• What to produce: Look through the entries below and extract exactly the lines from the one containing "X134531100Y-51041300D03*" through the one containing "X85796100Y-51140200D03*", ends included.

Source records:
--- START ---

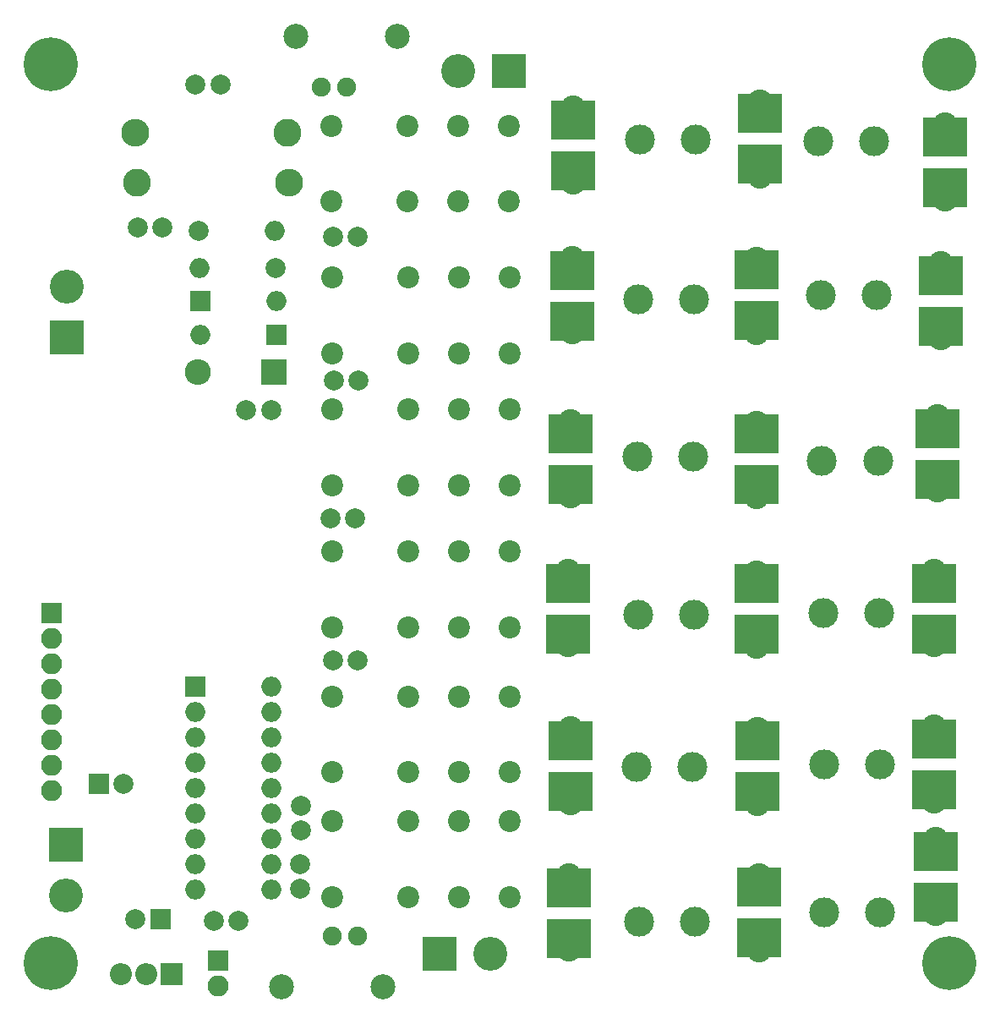
<source format=gbr>
G04 #@! TF.FileFunction,Soldermask,Top*
%FSLAX46Y46*%
G04 Gerber Fmt 4.6, Leading zero omitted, Abs format (unit mm)*
G04 Created by KiCad (PCBNEW 4.0.7) date 06/30/19 17:42:04*
%MOMM*%
%LPD*%
G01*
G04 APERTURE LIST*
%ADD10C,0.100000*%
%ADD11R,2.000000X2.000000*%
%ADD12C,2.000000*%
%ADD13C,3.000000*%
%ADD14C,1.900000*%
%ADD15C,2.500000*%
%ADD16R,3.400000X3.400000*%
%ADD17C,3.400000*%
%ADD18C,5.400000*%
%ADD19C,2.400000*%
%ADD20R,4.400000X3.900000*%
%ADD21C,2.200000*%
%ADD22R,2.100000X2.100000*%
%ADD23O,2.100000X2.100000*%
%ADD24R,2.200000X2.200000*%
%ADD25O,2.200000X2.200000*%
%ADD26O,2.000000X2.000000*%
%ADD27C,2.800000*%
%ADD28O,2.800000X2.800000*%
%ADD29R,2.600000X2.600000*%
%ADD30O,2.600000X2.600000*%
G04 APERTURE END LIST*
D10*
D11*
X49789080Y-117012720D03*
D12*
X52289080Y-117012720D03*
D13*
X122148600Y-68122800D03*
X127748600Y-68122800D03*
X103670100Y-115366800D03*
X109270100Y-115366800D03*
D14*
X74587100Y-47317700D03*
X72047100Y-47317700D03*
D15*
X69507100Y-42237700D03*
X79667100Y-42237700D03*
D16*
X90906600Y-45643800D03*
D17*
X85826600Y-45643800D03*
D14*
X73190100Y-132323800D03*
X75730100Y-132323800D03*
D15*
X78270100Y-137403800D03*
X68110100Y-137403800D03*
D16*
X83921600Y-134035800D03*
D17*
X89001600Y-134035800D03*
D18*
X45000000Y-135000000D03*
X135000000Y-135000000D03*
X135000000Y-45000000D03*
X45000000Y-45000000D03*
D13*
X103860600Y-100126800D03*
X109460600Y-100126800D03*
X103936800Y-130860800D03*
X109536800Y-130860800D03*
X121894600Y-52692300D03*
X127494600Y-52692300D03*
X122250200Y-84734400D03*
X127850200Y-84734400D03*
X122377200Y-99923600D03*
X127977200Y-99923600D03*
X122453400Y-115062000D03*
X128053400Y-115062000D03*
X122428000Y-129921000D03*
X128028000Y-129921000D03*
D19*
X97320100Y-49326800D03*
X97320100Y-56826800D03*
D20*
X97320100Y-50596800D03*
X97320100Y-55676800D03*
D19*
X97193100Y-64376300D03*
X97193100Y-71876300D03*
D20*
X97193100Y-65646300D03*
X97193100Y-70726300D03*
D19*
X97066100Y-80759300D03*
X97066100Y-88259300D03*
D20*
X97066100Y-82029300D03*
X97066100Y-87109300D03*
D19*
X96812100Y-95681800D03*
X96812100Y-103181800D03*
D20*
X96812100Y-96951800D03*
X96812100Y-102031800D03*
D19*
X97066100Y-111493300D03*
X97066100Y-118993300D03*
D20*
X97066100Y-112763300D03*
X97066100Y-117843300D03*
D19*
X96875600Y-126161800D03*
X96875600Y-133661800D03*
D20*
X96875600Y-127431800D03*
X96875600Y-132511800D03*
D19*
X115989100Y-56248300D03*
X115989100Y-48748300D03*
D20*
X115989100Y-54978300D03*
X115989100Y-49898300D03*
D19*
X115671600Y-71932800D03*
X115671600Y-64432800D03*
D20*
X115671600Y-70662800D03*
X115671600Y-65582800D03*
D19*
X115671600Y-88379300D03*
X115671600Y-80879300D03*
D20*
X115671600Y-87109300D03*
X115671600Y-82029300D03*
D19*
X115671600Y-103365300D03*
X115671600Y-95865300D03*
D20*
X115671600Y-102095300D03*
X115671600Y-97015300D03*
D19*
X115735100Y-119049800D03*
X115735100Y-111549800D03*
D20*
X115735100Y-117779800D03*
X115735100Y-112699800D03*
D19*
X115951000Y-133731000D03*
X115951000Y-126231000D03*
D20*
X115951000Y-132461000D03*
X115951000Y-127381000D03*
D19*
X134531100Y-51041300D03*
X134531100Y-58541300D03*
D20*
X134531100Y-52311300D03*
X134531100Y-57391300D03*
D19*
X134162800Y-64897000D03*
X134162800Y-72397000D03*
D20*
X134162800Y-66167000D03*
X134162800Y-71247000D03*
D19*
X133807200Y-80187800D03*
X133807200Y-87687800D03*
D20*
X133807200Y-81457800D03*
X133807200Y-86537800D03*
D19*
X133502400Y-95681800D03*
X133502400Y-103181800D03*
D20*
X133502400Y-96951800D03*
X133502400Y-102031800D03*
D19*
X133477000Y-111328200D03*
X133477000Y-118828200D03*
D20*
X133477000Y-112598200D03*
X133477000Y-117678200D03*
D19*
X133616700Y-122593100D03*
X133616700Y-130093100D03*
D20*
X133616700Y-123863100D03*
X133616700Y-128943100D03*
D13*
X103987600Y-52565300D03*
X109587600Y-52565300D03*
X103860600Y-68567300D03*
X109460600Y-68567300D03*
X103733600Y-84315300D03*
X109333600Y-84315300D03*
D21*
X80716100Y-51140200D03*
X90876100Y-51140200D03*
X85796100Y-51140200D03*
X85796100Y-58740200D03*
X80716100Y-58740200D03*
X90876100Y-58740200D03*
X73096100Y-51140200D03*
X73096100Y-58740200D03*
X80779600Y-66354800D03*
X90939600Y-66354800D03*
X85859600Y-66354800D03*
X85859600Y-73954800D03*
X80779600Y-73954800D03*
X90939600Y-73954800D03*
X73159600Y-66354800D03*
X73159600Y-73954800D03*
X80779600Y-79562800D03*
X90939600Y-79562800D03*
X85859600Y-79562800D03*
X85859600Y-87162800D03*
X80779600Y-87162800D03*
X90939600Y-87162800D03*
X73159600Y-79562800D03*
X73159600Y-87162800D03*
X80779600Y-93786800D03*
X90939600Y-93786800D03*
X85859600Y-93786800D03*
X85859600Y-101386800D03*
X80779600Y-101386800D03*
X90939600Y-101386800D03*
X73159600Y-93786800D03*
X73159600Y-101386800D03*
X80789760Y-108295280D03*
X90949760Y-108295280D03*
X85869760Y-108295280D03*
X85869760Y-115895280D03*
X80789760Y-115895280D03*
X90949760Y-115895280D03*
X73169760Y-108295280D03*
X73169760Y-115895280D03*
X80845640Y-120812400D03*
X91005640Y-120812400D03*
X85925640Y-120812400D03*
X85925640Y-128412400D03*
X80845640Y-128412400D03*
X91005640Y-128412400D03*
X73225640Y-120812400D03*
X73225640Y-128412400D03*
D11*
X55981600Y-130606800D03*
D12*
X53481600Y-130606800D03*
D16*
X46520100Y-123177300D03*
D17*
X46520100Y-128257300D03*
D22*
X61760100Y-134721600D03*
D23*
X61760100Y-137261600D03*
D24*
X57124600Y-136067800D03*
D25*
X54584600Y-136067800D03*
X52044600Y-136067800D03*
D11*
X59474100Y-107302300D03*
D26*
X67094100Y-127622300D03*
X59474100Y-109842300D03*
X67094100Y-125082300D03*
X59474100Y-112382300D03*
X67094100Y-122542300D03*
X59474100Y-114922300D03*
X67094100Y-120002300D03*
X59474100Y-117462300D03*
X67094100Y-117462300D03*
X59474100Y-120002300D03*
X67094100Y-114922300D03*
X59474100Y-122542300D03*
X67094100Y-112382300D03*
X59474100Y-125082300D03*
X67094100Y-109842300D03*
X59474100Y-127622300D03*
X67094100Y-107302300D03*
D12*
X63817500Y-130759200D03*
X61317500Y-130759200D03*
X73253600Y-62280800D03*
X75753600Y-62280800D03*
X73317100Y-76695300D03*
X75817100Y-76695300D03*
X70078600Y-119240300D03*
X70078600Y-121740300D03*
X69951600Y-127558800D03*
X69951600Y-125058800D03*
X72999600Y-90474800D03*
X75499600Y-90474800D03*
X73253600Y-104698800D03*
X75753600Y-104698800D03*
X59512200Y-47050960D03*
X62012200Y-47050960D03*
X56184800Y-61341000D03*
X53684800Y-61341000D03*
X67056000Y-79629000D03*
X64556000Y-79629000D03*
D11*
X67586860Y-72085200D03*
D26*
X59966860Y-72085200D03*
D11*
X60015120Y-68732400D03*
D26*
X67635120Y-68732400D03*
D16*
X46603920Y-72308720D03*
D17*
X46603920Y-67228720D03*
D22*
X45039280Y-99913440D03*
D23*
X45039280Y-102453440D03*
X45039280Y-104993440D03*
X45039280Y-107533440D03*
X45039280Y-110073440D03*
X45039280Y-112613440D03*
X45039280Y-115153440D03*
X45039280Y-117693440D03*
D27*
X68719700Y-51828700D03*
D28*
X53479700Y-51828700D03*
D27*
X53644800Y-56819800D03*
D28*
X68884800Y-56819800D03*
D29*
X67335400Y-75829160D03*
D30*
X59715400Y-75829160D03*
D12*
X67503040Y-65379600D03*
D26*
X59883040Y-65379600D03*
D12*
X59829700Y-61696600D03*
D26*
X67449700Y-61696600D03*
M02*

</source>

--- END ---

• Answer box:
X134531100Y-51041300D03*
X134531100Y-58541300D03*
D20*
X134531100Y-52311300D03*
X134531100Y-57391300D03*
D19*
X134162800Y-64897000D03*
X134162800Y-72397000D03*
D20*
X134162800Y-66167000D03*
X134162800Y-71247000D03*
D19*
X133807200Y-80187800D03*
X133807200Y-87687800D03*
D20*
X133807200Y-81457800D03*
X133807200Y-86537800D03*
D19*
X133502400Y-95681800D03*
X133502400Y-103181800D03*
D20*
X133502400Y-96951800D03*
X133502400Y-102031800D03*
D19*
X133477000Y-111328200D03*
X133477000Y-118828200D03*
D20*
X133477000Y-112598200D03*
X133477000Y-117678200D03*
D19*
X133616700Y-122593100D03*
X133616700Y-130093100D03*
D20*
X133616700Y-123863100D03*
X133616700Y-128943100D03*
D13*
X103987600Y-52565300D03*
X109587600Y-52565300D03*
X103860600Y-68567300D03*
X109460600Y-68567300D03*
X103733600Y-84315300D03*
X109333600Y-84315300D03*
D21*
X80716100Y-51140200D03*
X90876100Y-51140200D03*
X85796100Y-51140200D03*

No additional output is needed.